Assim, a história de rádio que vemos ser contada é contada como a maioria das outras histórias reaproveitadas na cultura americana: foi reciclada, reconfigurada e retrabalhada até que tudo o que resta é uma história simplista, embora reconfortante, do bem contra o mal. Da ordem (branca) sendo restaurada. O programa de rádio – que, como tantos podcasts modernos, é vendido em torno do “crime verdadeiro” em oposição às vidas verdadeiras – não pode nem mesmo permitir que um ator nativo americano retrate o ponto de vista dos Osage; um dos atores brancos coloca palavras em suas bocas. A dor e o horror da história americana foram transformados em entretenimento branco americano, indistinguível do novo conteúdo premiado que aparece na sua conta Apple TV +.

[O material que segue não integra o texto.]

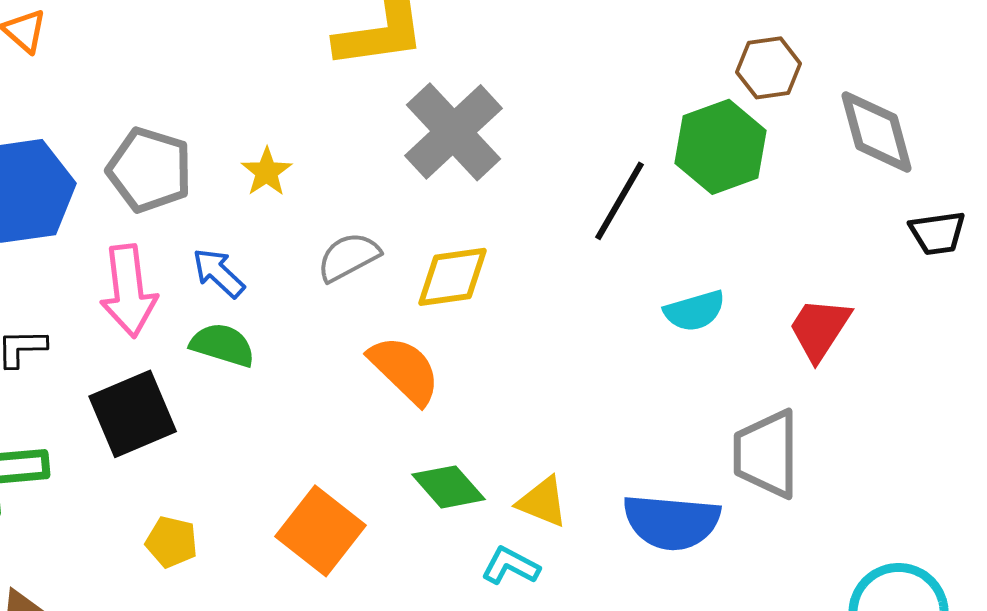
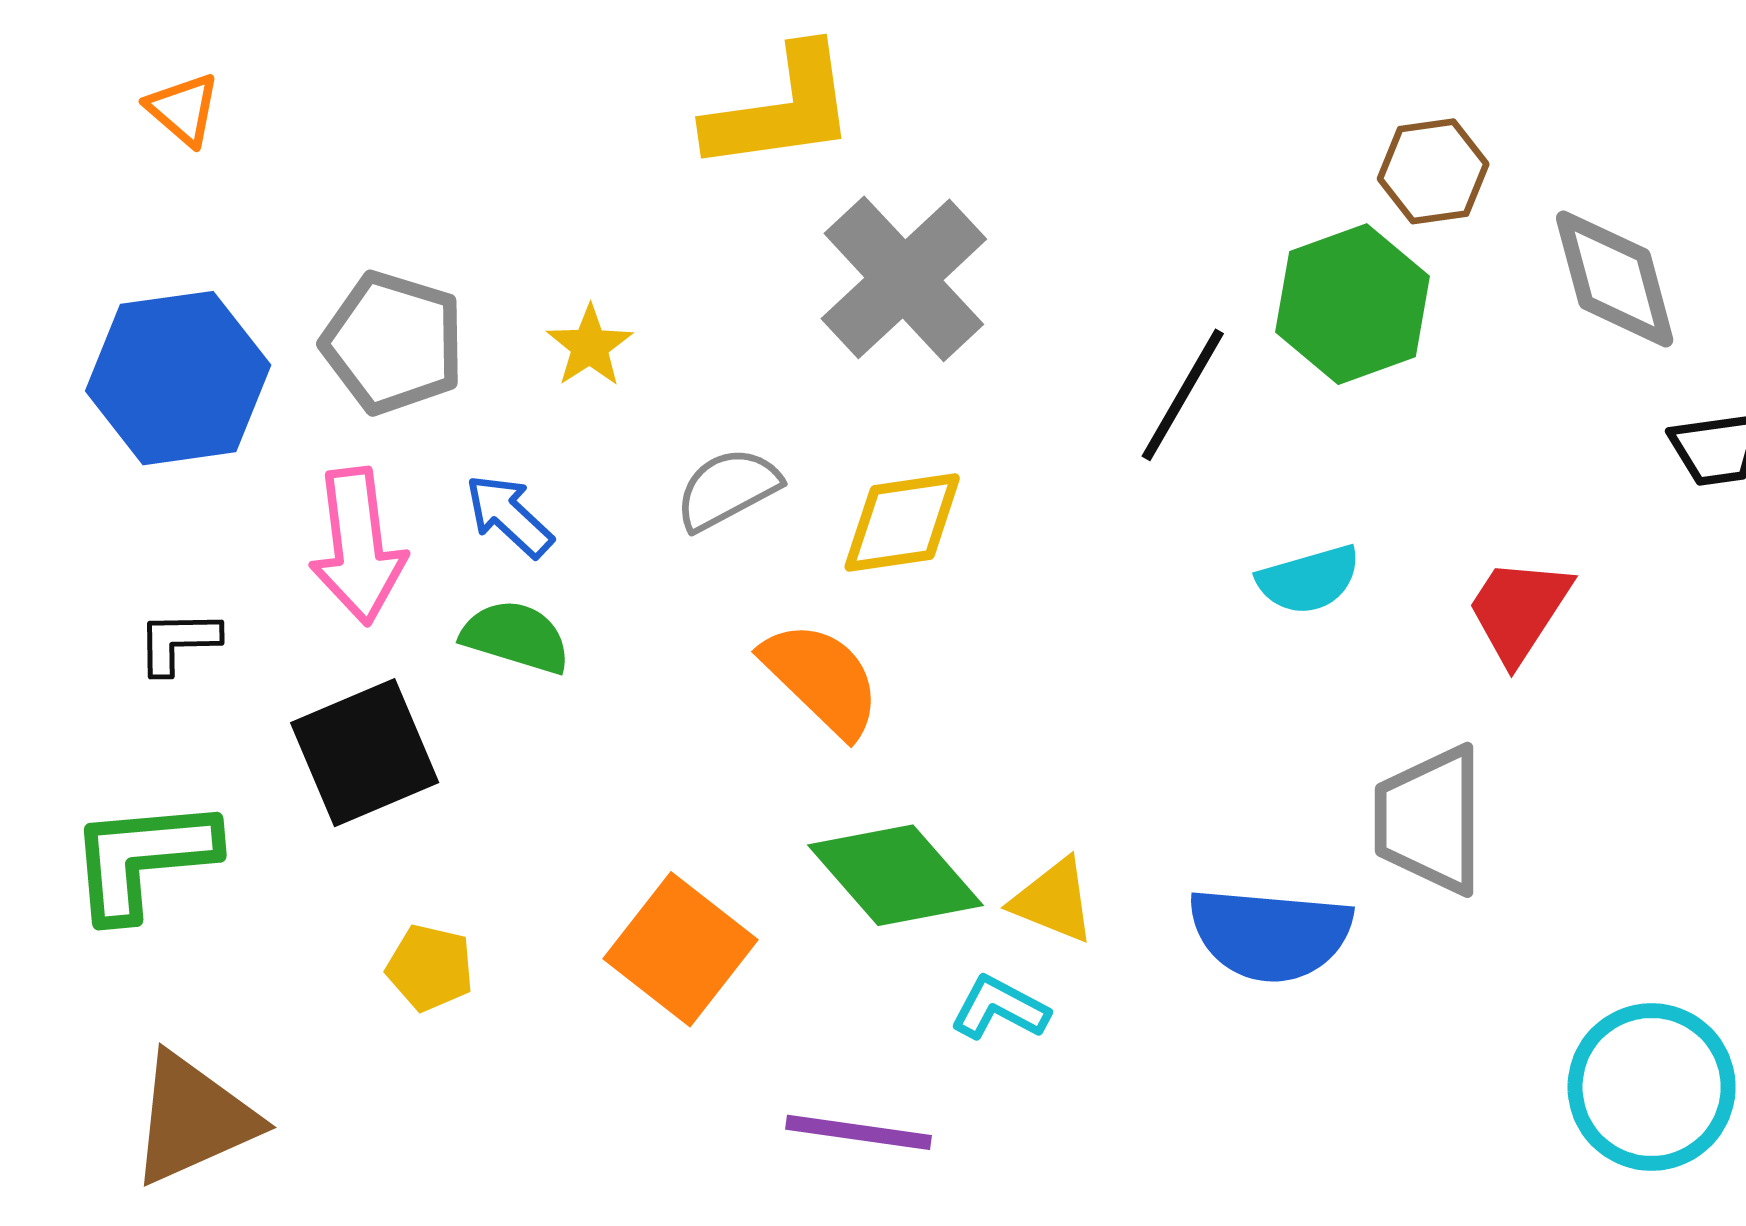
green diamond: (449, 487) -> (895, 875), size x1.4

Felizmente, a participação especial de Scorsese não é a imagem final real do filme. A última coisa que vemos não é Ernest ou Hale, nem mesmo um diretor consciente das limitações de seu talento artístico e talvez da própria arte. É o povo Osage que vive e respira hoje – uma comunidade que desafiou Hale e os outros conspiradores brancos e que sobreviveu ao Reinado de Terror da década de 1920. Filmada durante a execução de uma dança tribal, a comunidade alcança uma graça impossível para palavras, ou imagens narrativas em movimento, fazerem a devida justiça. Assassinos da Lua Flor é um tributo imperfeito àquele legado real que perdura depois de todos os horrores serem enfrentados… mas nunca verdadeiramente esquecido.

Killers of the Flower Moon está transmitindo na Apple TV + agora.